Material for this task:
((
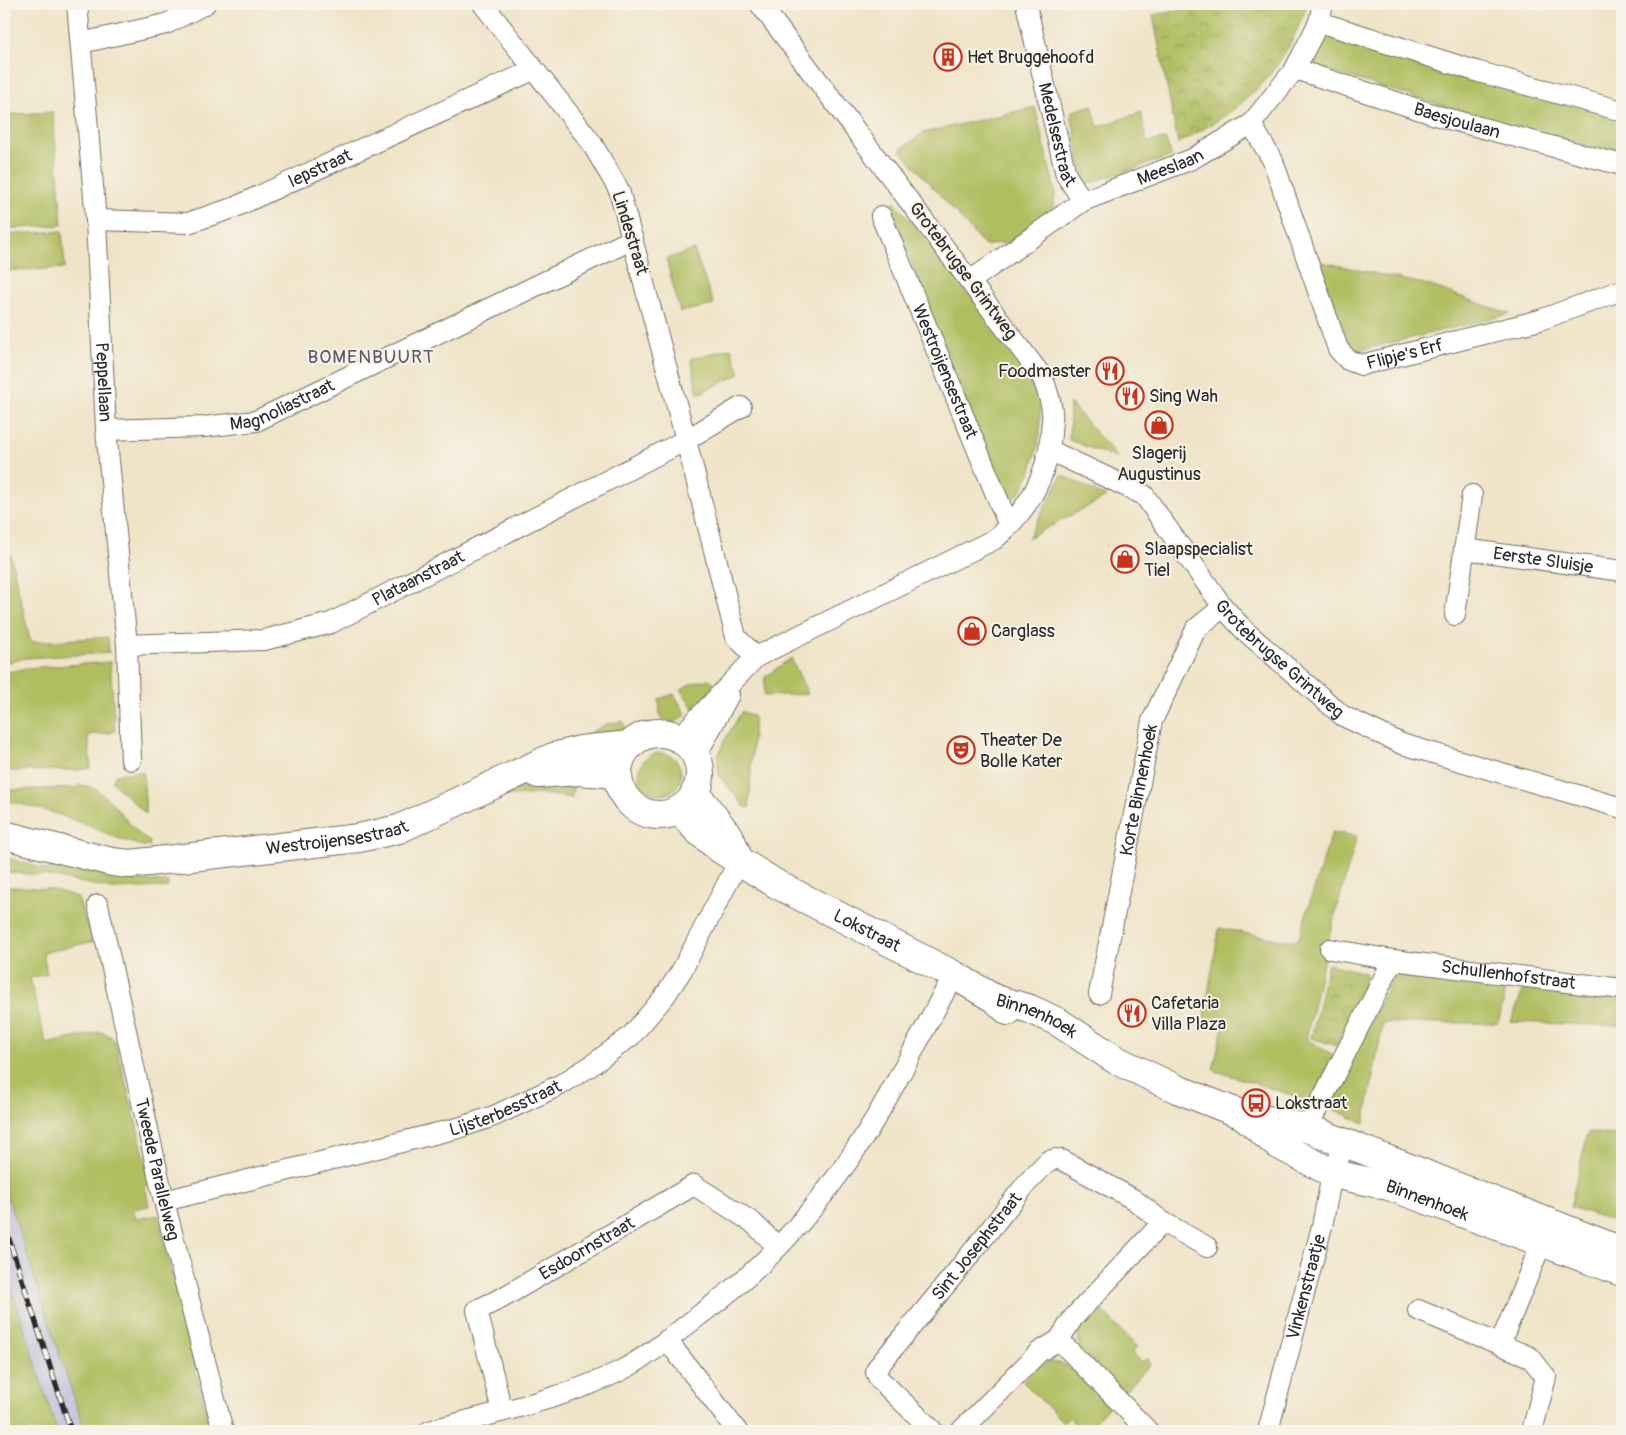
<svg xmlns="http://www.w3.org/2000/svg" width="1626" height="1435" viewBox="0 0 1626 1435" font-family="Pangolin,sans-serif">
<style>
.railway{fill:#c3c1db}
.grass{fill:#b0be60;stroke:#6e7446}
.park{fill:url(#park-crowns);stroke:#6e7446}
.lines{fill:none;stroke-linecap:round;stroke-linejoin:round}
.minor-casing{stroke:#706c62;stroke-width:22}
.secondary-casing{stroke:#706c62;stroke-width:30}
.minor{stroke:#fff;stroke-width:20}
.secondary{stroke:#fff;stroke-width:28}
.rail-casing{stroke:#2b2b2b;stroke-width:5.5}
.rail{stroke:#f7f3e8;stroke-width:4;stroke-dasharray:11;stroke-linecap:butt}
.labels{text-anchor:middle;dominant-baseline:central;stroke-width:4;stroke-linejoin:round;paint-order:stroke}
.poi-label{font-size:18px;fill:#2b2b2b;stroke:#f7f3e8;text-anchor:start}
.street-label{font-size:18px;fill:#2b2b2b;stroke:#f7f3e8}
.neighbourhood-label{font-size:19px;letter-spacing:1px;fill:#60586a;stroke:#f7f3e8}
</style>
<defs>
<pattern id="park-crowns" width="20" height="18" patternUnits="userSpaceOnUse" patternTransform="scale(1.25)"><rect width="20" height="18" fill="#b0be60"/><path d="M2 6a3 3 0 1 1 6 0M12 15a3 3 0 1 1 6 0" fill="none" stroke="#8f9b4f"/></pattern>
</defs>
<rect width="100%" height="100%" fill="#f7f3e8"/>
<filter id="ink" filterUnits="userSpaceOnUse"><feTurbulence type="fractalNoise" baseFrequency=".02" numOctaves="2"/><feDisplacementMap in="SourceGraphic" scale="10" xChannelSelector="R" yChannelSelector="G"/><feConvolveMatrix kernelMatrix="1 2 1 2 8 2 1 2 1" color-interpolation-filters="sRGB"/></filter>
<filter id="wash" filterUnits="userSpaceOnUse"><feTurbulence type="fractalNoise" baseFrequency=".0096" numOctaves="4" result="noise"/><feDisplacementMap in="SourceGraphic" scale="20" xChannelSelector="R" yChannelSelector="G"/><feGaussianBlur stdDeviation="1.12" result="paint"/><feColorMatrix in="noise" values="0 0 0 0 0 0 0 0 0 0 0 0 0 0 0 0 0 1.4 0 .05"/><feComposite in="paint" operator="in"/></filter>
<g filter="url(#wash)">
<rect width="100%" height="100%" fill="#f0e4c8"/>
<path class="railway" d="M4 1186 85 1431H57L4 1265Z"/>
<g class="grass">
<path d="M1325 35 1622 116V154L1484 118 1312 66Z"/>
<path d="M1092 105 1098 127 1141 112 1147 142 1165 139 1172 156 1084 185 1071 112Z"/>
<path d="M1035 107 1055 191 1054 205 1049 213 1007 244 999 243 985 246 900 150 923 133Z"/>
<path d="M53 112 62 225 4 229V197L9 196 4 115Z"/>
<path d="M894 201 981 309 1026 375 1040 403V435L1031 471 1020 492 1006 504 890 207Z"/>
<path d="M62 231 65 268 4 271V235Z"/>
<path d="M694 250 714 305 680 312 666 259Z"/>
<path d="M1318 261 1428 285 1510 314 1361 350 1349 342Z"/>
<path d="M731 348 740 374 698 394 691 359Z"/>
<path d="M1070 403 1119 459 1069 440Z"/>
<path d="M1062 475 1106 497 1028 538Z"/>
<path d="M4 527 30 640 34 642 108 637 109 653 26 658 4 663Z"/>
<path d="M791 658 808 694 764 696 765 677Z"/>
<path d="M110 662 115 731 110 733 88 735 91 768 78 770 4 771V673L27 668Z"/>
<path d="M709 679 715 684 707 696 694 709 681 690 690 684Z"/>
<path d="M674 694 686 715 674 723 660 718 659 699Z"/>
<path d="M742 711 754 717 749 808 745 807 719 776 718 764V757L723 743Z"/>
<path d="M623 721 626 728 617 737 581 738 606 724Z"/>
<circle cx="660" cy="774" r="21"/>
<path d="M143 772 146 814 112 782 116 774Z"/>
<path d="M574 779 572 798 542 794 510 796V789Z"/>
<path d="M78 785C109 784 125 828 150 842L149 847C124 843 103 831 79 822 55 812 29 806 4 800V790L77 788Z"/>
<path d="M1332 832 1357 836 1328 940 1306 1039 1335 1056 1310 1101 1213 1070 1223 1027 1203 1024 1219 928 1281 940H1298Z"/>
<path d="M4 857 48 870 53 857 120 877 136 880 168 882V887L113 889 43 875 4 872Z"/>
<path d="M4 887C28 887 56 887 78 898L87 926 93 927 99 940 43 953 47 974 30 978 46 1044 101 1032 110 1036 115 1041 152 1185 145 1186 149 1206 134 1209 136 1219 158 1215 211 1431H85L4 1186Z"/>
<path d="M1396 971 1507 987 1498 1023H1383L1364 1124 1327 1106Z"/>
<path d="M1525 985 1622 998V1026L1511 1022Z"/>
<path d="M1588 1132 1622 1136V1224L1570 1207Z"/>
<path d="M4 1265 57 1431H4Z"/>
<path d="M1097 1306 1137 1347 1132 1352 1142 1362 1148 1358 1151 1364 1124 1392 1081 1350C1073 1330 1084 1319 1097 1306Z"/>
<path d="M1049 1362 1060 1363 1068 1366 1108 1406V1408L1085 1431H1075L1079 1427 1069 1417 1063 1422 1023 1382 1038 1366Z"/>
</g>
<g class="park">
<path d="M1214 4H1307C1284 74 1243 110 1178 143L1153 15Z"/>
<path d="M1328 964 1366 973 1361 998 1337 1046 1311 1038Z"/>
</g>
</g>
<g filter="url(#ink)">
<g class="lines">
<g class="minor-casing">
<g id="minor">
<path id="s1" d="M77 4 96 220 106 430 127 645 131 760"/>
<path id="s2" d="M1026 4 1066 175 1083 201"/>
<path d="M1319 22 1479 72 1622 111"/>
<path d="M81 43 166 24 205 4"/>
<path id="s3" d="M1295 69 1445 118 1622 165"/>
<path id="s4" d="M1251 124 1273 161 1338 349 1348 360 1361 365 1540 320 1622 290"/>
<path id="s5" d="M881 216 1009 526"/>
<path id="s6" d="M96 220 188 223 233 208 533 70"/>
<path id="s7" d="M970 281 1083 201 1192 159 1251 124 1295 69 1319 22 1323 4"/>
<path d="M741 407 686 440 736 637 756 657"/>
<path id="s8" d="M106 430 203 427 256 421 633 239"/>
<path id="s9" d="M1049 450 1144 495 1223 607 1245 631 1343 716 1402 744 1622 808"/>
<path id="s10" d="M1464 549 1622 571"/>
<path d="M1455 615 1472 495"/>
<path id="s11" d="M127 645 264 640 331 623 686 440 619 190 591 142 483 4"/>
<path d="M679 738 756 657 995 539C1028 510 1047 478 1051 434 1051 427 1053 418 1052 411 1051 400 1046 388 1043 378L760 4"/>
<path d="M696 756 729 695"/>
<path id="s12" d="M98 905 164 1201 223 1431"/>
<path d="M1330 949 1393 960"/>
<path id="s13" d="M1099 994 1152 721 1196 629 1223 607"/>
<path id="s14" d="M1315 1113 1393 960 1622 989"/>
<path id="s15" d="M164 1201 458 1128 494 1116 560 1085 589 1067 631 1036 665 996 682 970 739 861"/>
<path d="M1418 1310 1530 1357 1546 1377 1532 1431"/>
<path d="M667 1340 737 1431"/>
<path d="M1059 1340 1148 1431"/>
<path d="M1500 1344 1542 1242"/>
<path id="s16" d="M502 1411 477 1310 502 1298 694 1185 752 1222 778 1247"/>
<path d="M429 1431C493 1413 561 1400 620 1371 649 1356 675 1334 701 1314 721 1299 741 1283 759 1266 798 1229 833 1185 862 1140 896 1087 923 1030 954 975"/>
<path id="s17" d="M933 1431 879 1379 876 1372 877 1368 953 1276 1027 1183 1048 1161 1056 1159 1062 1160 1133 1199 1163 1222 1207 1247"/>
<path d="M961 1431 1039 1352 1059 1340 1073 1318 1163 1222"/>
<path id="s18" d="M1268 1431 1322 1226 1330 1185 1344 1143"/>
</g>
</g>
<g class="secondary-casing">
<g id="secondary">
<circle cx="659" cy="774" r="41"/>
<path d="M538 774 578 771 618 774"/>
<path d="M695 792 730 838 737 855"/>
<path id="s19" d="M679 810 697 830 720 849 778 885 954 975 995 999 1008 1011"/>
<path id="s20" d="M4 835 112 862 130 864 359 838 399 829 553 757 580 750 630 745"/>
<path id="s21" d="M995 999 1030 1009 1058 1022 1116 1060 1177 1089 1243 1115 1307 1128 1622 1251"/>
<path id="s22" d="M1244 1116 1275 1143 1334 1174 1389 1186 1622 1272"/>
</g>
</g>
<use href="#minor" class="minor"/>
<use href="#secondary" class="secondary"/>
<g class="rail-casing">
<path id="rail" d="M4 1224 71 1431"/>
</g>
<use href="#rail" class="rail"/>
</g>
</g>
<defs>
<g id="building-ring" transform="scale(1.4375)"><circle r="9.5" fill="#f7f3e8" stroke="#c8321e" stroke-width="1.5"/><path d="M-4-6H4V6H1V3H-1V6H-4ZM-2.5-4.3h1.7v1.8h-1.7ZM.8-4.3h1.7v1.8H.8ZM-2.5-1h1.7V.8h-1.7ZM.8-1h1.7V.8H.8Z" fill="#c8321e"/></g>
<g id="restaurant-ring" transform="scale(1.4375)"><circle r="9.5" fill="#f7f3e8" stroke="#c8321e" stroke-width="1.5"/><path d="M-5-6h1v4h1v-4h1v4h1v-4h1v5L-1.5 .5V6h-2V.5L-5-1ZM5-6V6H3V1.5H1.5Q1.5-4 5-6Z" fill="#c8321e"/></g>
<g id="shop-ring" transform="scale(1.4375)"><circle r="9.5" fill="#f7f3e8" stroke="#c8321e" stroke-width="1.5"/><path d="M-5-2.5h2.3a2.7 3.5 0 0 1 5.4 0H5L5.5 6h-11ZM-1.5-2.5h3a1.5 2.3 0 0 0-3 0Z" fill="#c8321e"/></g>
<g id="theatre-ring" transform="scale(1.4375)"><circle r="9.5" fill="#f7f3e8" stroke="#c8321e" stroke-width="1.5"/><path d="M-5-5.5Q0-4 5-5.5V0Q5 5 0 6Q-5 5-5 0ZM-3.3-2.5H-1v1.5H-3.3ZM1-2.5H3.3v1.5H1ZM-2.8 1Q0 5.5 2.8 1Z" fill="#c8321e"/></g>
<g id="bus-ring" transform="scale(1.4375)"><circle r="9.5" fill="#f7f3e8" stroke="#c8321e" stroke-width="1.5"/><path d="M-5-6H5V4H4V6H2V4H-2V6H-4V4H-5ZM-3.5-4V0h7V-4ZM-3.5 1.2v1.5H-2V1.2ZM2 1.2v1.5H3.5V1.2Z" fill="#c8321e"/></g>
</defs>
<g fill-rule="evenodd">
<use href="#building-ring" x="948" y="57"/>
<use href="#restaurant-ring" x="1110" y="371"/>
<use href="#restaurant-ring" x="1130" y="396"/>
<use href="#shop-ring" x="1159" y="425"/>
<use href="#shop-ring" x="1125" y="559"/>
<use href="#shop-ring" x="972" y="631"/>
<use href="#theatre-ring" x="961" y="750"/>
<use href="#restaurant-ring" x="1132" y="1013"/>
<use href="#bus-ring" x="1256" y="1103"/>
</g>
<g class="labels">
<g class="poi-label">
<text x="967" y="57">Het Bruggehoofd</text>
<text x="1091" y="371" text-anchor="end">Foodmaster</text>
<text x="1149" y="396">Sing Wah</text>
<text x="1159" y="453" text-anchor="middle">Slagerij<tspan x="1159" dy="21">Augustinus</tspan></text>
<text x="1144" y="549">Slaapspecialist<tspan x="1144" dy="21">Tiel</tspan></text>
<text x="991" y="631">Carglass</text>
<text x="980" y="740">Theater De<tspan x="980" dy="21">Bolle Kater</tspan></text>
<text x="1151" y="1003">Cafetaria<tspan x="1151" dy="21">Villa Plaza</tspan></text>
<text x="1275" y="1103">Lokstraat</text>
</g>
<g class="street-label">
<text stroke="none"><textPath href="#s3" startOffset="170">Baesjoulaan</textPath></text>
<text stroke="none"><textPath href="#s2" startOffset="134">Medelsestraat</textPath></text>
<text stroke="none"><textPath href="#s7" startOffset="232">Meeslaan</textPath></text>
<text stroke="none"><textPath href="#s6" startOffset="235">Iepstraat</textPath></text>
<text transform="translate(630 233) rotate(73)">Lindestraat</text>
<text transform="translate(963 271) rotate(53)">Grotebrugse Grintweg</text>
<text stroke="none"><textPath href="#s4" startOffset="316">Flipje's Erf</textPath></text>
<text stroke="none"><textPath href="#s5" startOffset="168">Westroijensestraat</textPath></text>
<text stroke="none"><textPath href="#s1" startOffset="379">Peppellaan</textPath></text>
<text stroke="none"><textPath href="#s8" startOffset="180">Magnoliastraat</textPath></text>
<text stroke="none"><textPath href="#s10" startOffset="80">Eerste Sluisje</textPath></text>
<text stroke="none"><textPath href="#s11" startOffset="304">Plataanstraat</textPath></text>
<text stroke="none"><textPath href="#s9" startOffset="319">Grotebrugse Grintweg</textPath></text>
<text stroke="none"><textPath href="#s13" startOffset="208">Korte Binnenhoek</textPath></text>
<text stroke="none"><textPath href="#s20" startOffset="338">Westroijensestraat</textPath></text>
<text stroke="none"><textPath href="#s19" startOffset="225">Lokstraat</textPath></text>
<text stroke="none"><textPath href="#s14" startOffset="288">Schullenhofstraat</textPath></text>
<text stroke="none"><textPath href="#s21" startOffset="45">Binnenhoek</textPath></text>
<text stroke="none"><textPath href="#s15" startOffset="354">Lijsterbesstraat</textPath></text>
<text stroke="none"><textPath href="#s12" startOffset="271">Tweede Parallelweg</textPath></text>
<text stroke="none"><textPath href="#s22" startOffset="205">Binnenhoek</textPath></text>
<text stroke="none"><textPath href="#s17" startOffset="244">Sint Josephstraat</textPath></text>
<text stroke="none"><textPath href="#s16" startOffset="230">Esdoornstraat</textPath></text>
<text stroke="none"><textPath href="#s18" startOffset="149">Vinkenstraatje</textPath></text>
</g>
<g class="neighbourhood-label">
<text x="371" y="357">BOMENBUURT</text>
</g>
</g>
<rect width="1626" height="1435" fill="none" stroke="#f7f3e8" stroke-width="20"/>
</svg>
))
Anywhere the listing shows the word "linecap", copy the full line.

Exercise solution:
.lines{fill:none;stroke-linecap:round;stroke-linejoin:round}
.rail{stroke:#f7f3e8;stroke-width:4;stroke-dasharray:11;stroke-linecap:butt}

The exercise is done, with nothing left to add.